James Crosbie Hancox - The Girl With The Sun In Her Eyes

Hear The Track Here

Like most of us, James Crosbie Hancox loves it when a plan comes together. Listen to him waxing lyrical about how this song was written 'I was going through a real dry spell as a writer and was sitting in my house when the title came to me. It was at this moment I picked up my guitar and played these chords, the whole thing was written and recorded and mixed in around 2 hours. Every take is first time' Good eh? Now do you hate him as much as I do? It is very rare that I have those moments, most tracks seem to take forever to make, but when they do happen, like James, I am ecstatic about it. Of course, when I go and listen to it the next morning its still the usual dreck I come up with, but that's my curse not Mr Hancox, his curse is being reviewed by me.

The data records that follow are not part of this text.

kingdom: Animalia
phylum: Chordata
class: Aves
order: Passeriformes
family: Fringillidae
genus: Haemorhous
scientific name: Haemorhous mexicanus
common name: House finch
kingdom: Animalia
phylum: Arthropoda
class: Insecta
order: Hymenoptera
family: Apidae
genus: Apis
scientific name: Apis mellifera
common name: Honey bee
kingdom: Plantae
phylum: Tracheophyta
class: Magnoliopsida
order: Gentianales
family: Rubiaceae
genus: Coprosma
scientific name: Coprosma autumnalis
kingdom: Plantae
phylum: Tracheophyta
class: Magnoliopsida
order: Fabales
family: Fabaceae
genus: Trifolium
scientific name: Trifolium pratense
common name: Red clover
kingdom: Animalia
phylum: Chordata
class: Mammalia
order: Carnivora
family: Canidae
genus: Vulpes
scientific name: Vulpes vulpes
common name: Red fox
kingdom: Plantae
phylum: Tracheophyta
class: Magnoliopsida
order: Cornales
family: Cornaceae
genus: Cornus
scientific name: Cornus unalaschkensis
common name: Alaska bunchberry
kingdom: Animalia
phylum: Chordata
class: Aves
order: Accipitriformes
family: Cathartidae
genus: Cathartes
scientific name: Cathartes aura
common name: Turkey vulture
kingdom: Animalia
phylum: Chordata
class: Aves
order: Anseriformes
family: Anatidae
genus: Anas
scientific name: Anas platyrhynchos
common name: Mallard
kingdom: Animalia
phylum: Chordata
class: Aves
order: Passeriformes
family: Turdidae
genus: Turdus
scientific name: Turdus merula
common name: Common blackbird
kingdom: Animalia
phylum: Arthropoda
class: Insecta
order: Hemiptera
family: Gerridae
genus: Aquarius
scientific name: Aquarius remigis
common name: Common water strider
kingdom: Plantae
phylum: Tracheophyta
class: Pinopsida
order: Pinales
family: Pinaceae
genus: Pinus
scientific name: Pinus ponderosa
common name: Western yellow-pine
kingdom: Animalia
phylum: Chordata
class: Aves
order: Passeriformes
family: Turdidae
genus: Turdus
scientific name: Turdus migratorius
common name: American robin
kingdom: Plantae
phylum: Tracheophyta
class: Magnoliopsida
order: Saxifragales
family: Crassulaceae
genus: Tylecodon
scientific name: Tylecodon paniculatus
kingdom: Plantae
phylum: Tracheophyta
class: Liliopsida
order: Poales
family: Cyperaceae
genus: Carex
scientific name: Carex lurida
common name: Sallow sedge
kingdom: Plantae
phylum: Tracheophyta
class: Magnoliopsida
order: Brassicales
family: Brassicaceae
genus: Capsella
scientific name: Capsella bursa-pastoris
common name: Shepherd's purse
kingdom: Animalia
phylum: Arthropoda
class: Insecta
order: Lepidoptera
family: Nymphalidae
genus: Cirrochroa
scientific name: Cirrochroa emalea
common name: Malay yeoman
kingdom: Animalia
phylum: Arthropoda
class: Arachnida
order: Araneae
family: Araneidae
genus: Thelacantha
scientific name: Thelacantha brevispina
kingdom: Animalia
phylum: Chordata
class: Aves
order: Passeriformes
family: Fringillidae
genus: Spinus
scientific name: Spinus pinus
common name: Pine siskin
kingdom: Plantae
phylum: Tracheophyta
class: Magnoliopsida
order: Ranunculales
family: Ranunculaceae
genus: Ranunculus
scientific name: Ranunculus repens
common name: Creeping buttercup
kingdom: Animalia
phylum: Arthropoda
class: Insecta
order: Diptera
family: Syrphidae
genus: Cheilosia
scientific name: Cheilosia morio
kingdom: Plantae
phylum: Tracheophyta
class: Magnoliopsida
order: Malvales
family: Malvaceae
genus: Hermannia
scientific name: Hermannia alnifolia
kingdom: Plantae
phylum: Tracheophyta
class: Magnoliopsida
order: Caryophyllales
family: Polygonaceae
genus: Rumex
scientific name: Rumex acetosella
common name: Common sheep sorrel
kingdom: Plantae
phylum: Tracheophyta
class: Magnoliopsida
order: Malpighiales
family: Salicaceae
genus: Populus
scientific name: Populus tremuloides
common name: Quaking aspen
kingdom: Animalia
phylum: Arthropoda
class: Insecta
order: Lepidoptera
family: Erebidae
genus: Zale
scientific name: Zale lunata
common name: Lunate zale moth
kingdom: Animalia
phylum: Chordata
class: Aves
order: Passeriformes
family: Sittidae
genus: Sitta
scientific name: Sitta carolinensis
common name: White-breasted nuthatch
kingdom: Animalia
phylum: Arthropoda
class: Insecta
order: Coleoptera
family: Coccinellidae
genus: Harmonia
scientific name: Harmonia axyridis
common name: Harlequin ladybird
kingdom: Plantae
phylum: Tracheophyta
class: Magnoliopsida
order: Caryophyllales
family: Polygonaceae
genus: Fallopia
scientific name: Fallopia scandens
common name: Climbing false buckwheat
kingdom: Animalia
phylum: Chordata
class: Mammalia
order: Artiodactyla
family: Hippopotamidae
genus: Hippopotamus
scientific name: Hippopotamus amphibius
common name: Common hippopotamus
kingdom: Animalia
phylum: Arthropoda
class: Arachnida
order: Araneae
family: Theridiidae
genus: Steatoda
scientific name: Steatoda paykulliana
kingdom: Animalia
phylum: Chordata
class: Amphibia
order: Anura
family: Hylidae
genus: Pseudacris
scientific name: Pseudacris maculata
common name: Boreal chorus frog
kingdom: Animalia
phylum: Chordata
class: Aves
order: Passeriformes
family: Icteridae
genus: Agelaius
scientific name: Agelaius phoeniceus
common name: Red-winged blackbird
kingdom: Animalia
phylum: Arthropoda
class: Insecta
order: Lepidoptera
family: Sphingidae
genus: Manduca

Given James's usual very English sound, The Girl With The Sun In Her Eyes, sounds surprisingly American and - better yet - doesn't sound like it was put together in a couple of hours with everything done with one take, but that's what the man says. What generally gets me about JCH's tracks is that they contain a song, a well rounded, well put together by-God song. Indeed it's one of this musicians greatest strengths and is responsible for him getting a string of highly recommendeds from me. Having said that, as much as I like the retro, instant pop that this track is wrapped around, I'm not so sure that the overall thing has the same impact as some of his previous tracks.

Mind you, if you have a thing about the birth of rock and all sounds 1960's, here's the track you've been looking for. From the Farfisa organ sound, to the jangly guitars and straightforward, workmanlike drums this is a feast of past influences, bringing up all sorts of musical memories. Put it like this, if this were the Swinging Sixties, then James Crosbie Hancox would be discovered playing at Butlins and this track would be part of his ode to the Great British Summer, and the happy campers would just lap it up. So, as I say, rich in period detail, and that's the draw for me because I have heard better songs from this composer but I tell you what, this is a good track for you to make his acquaintance with.

Recommended period pop.

1 comment:

Steve Gilmore said...

Most of my readers are English, if you want to communicate anything to them, a translation would help.